** Start Extracted information **

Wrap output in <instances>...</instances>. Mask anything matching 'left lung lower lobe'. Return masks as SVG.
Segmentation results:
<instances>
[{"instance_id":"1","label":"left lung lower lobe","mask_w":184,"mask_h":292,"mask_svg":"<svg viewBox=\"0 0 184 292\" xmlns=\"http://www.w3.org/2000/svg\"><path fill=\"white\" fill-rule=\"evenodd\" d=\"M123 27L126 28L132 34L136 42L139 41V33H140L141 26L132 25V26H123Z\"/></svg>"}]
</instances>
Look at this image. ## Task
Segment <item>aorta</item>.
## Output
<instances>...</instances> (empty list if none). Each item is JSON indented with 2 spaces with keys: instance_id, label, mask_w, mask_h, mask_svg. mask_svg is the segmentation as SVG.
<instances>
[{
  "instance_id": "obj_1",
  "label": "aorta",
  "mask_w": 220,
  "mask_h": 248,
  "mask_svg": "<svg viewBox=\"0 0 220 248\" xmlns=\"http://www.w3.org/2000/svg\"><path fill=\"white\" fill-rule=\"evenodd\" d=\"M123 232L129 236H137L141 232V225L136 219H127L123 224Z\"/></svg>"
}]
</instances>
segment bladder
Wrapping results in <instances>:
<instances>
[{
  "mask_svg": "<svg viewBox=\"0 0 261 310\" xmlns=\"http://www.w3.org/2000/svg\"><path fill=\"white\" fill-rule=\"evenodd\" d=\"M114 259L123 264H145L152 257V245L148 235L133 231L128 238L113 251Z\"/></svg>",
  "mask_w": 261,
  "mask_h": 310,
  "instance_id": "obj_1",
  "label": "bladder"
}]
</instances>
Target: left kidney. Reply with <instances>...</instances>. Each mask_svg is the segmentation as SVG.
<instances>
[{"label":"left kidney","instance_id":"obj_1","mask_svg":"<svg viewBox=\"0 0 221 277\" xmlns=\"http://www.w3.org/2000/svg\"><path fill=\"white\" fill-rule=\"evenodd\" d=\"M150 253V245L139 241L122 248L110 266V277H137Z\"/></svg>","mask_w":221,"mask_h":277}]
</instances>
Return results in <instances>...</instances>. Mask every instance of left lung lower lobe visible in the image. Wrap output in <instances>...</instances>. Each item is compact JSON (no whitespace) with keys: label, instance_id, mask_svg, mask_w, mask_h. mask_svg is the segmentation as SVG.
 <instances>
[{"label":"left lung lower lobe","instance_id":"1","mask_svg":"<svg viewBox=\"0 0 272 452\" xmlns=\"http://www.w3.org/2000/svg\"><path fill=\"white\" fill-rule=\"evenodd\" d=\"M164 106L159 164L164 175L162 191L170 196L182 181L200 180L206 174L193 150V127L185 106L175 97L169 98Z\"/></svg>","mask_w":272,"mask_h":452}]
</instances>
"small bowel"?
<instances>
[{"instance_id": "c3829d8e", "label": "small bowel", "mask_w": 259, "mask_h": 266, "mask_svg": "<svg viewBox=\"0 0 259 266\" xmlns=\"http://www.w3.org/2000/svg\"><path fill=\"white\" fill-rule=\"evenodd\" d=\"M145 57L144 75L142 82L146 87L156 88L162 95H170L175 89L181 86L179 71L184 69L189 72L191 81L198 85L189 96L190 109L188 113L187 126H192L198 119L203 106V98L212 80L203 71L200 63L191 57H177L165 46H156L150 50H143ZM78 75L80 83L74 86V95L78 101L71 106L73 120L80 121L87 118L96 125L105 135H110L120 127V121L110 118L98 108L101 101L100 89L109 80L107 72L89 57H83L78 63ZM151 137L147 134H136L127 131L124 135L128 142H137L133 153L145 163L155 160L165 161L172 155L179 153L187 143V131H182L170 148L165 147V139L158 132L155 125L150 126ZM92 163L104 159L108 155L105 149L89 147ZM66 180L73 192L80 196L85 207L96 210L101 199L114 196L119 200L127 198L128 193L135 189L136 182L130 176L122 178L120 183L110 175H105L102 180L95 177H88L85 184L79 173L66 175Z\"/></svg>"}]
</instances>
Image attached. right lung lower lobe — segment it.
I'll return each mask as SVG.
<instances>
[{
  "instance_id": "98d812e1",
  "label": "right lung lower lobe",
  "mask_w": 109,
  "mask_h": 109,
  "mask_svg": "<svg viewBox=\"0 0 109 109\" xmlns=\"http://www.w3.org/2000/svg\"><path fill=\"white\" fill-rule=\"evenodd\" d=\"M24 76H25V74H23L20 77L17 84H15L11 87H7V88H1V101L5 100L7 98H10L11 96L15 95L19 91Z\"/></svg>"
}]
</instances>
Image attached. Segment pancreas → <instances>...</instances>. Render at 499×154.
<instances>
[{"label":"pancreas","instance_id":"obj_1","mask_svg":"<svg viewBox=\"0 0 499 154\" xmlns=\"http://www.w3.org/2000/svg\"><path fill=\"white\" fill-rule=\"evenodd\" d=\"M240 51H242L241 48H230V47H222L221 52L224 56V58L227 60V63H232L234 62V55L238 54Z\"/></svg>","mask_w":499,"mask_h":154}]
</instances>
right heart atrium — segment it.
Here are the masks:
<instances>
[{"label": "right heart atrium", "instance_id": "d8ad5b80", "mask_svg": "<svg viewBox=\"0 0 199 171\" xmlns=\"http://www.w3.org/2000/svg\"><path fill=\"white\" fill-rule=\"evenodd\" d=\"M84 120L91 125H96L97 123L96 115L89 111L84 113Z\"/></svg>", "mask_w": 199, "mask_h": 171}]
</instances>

** End Extracted information **

* _Stated goal_: Pick out each line of the data above that contains the word "pancreas", and copy those lines.

* _Reply to the task_:
Image attached. Segment pancreas → <instances>...</instances>. Render at 499×154.
[{"label":"pancreas","instance_id":"obj_1","mask_svg":"<svg viewBox=\"0 0 499 154\" xmlns=\"http://www.w3.org/2000/svg\"><path fill=\"white\" fill-rule=\"evenodd\" d=\"M240 51H242L241 48H230V47H222L221 52L224 56V58L227 60V63H232L234 62V55L238 54Z\"/></svg>","mask_w":499,"mask_h":154}]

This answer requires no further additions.